И умолкла. На нее смотрели большие серые глаза миссис Уилкинс, и миссис Арбатнот вдруг показалось, что, наверное, у нее выработалась привычка к растолковыванию, причем к растолковыванию в манере нянюшки, слушатели которой не могут с ней не соглашаться, а даже если бы пожелали, побаиваются ее прерывать и при этом не сознают, что фактически находятся в ее власти.

Но миссис Уилкинс не слушала, потому что в ее сознании возникла – какой бы абсурдной ни казалась– отчетливая картина: вот две фигуры сидят рядышком под огромной разросшейся глицинией, свисающей с ветвей неизвестного ей дерева, и эти фигуры – миссис Арбатнот и она сама… Да, она прямо так и видела их, видела. А за ними, сияющие в солнечном свету, старые серые стены средневекового замка. Она их видела… Они были там …

Вот почему она уставилась на миссис Арбатнот, но не слышала ни единого ее слова. Миссис Арбатнот тоже уставилась на миссис Уилкинс, зачарованная выражением ее лица, преображенного представшей перед мысленным взором картиной, лица как бы освещенного изнутри и трепетного, словно вода на солнечном свету, чуть подернутая рябью легкого ветерка. Если б на вечеринках у миссис Уилкинс было такое лицо, как в этот миг, на нее точно обращали бы внимание.
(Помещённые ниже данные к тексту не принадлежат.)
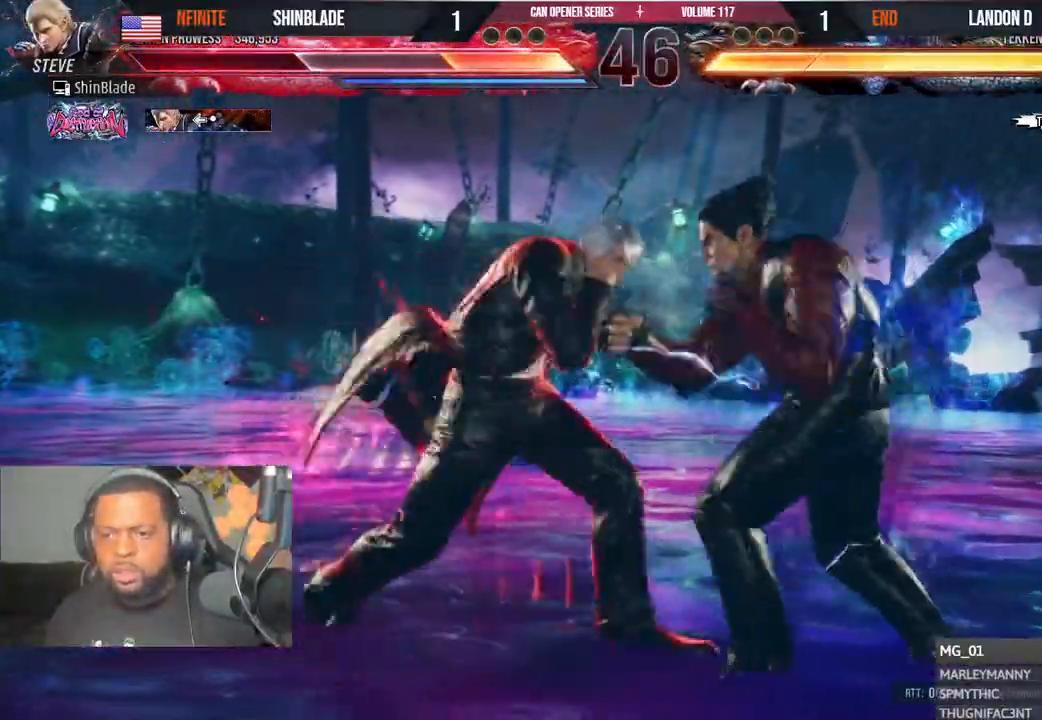
{"buttons": ["SQUARE"], "left_stick": "center", "right_stick": "center", "events": [[83, "SQUARE", "up"], [133, "SQUARE", "down"], [183, "CIRCLE", "down"], [183, "SQUARE", "up"], [267, "CIRCLE", "up"], [267, "SQUARE", "down"], [317, "SQUARE", "up"], [367, "SQUARE", "down"], [433, "DPAD_DOWN", "up"]]}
Так они и смотрели друг на друга: миссис Арбатнот – с интересом, а миссис Уилкинс – с видом человека, которому явилось откровение. Ну конечно. Так это и можно сделать. Она сама, в одиночку, этого позволить себе не сможет, да если бы и могла, у нее не получится поехать самой, но вместе с миссис Арбатнот…

И она наклонилась через стол.

– Почему бы нам не попробовать и не заполучить его? – прошептала она.

Миссис Арбатнот удивилась еще больше.

– Заполучить? – переспросила она.

– Да, – тихонечко произнесла миссис Уилкинс, словно боясь, что ее могут подслушать. – Не просто сидеть и приговаривать «как чудесно», а потом, не шевельнув и пальцем, как всегда, отправиться домой в Хампстед разбираться с ужином и рыбой точно так же, как делали это годами и будем делать годами. На самом деле, – тут миссис Уилкинс покраснела до корней волос, потому что произносимое ею, то, что изливалось из нее, пугало, но остановиться она не могла, – я конца этому не вижу. Этому и нет конца. Так что должен быть перерыв, должны быть перемены – это важно для всех. Да, это совсем не эгоистично – уехать и побыть счастливыми хоть немножко, потому что мы вернемся гораздо более приятными. Понимаете, время от времени всем нужен отдых.

– Но что вы имеете в виду, что значит – заполучить его? – спросила миссис Арбатнот.

– Взять, – сказала миссис Уилкинс.

– Взять?

– Нанять. Снять. Арендовать.

– Но… Вы имеете в виду, вы и я?

– Да. На двоих. Совместно. Тогда это обойдется каждой только в полцены… А вы выглядите так… Вы выглядите так, будто хотели бы этого так же, как и я, как если бы вам тоже требовалось отдохнуть, чтобы что-то хорошее случилось и с вами.

– О, но ведь мы совсем друг друга не знаем!

– Но только подумайте, как замечательно было бы, если бы мы с вами уехали на месяц! У меня есть сбережения на черный день, подумайте…

«Она не в себе», – подумала миссис Арбатнот, при этом чувствуя странное волнение.

– Только представьте, уехать на целый месяц, от всего, в рай…

«Не следовало бы ей говорить такие вещи, – думала миссис Арбатнот. – Викарий бы…» И все же что-то в ней всколыхнулось. Правда, как чудесно было бы отдохнуть, сделать перерыв.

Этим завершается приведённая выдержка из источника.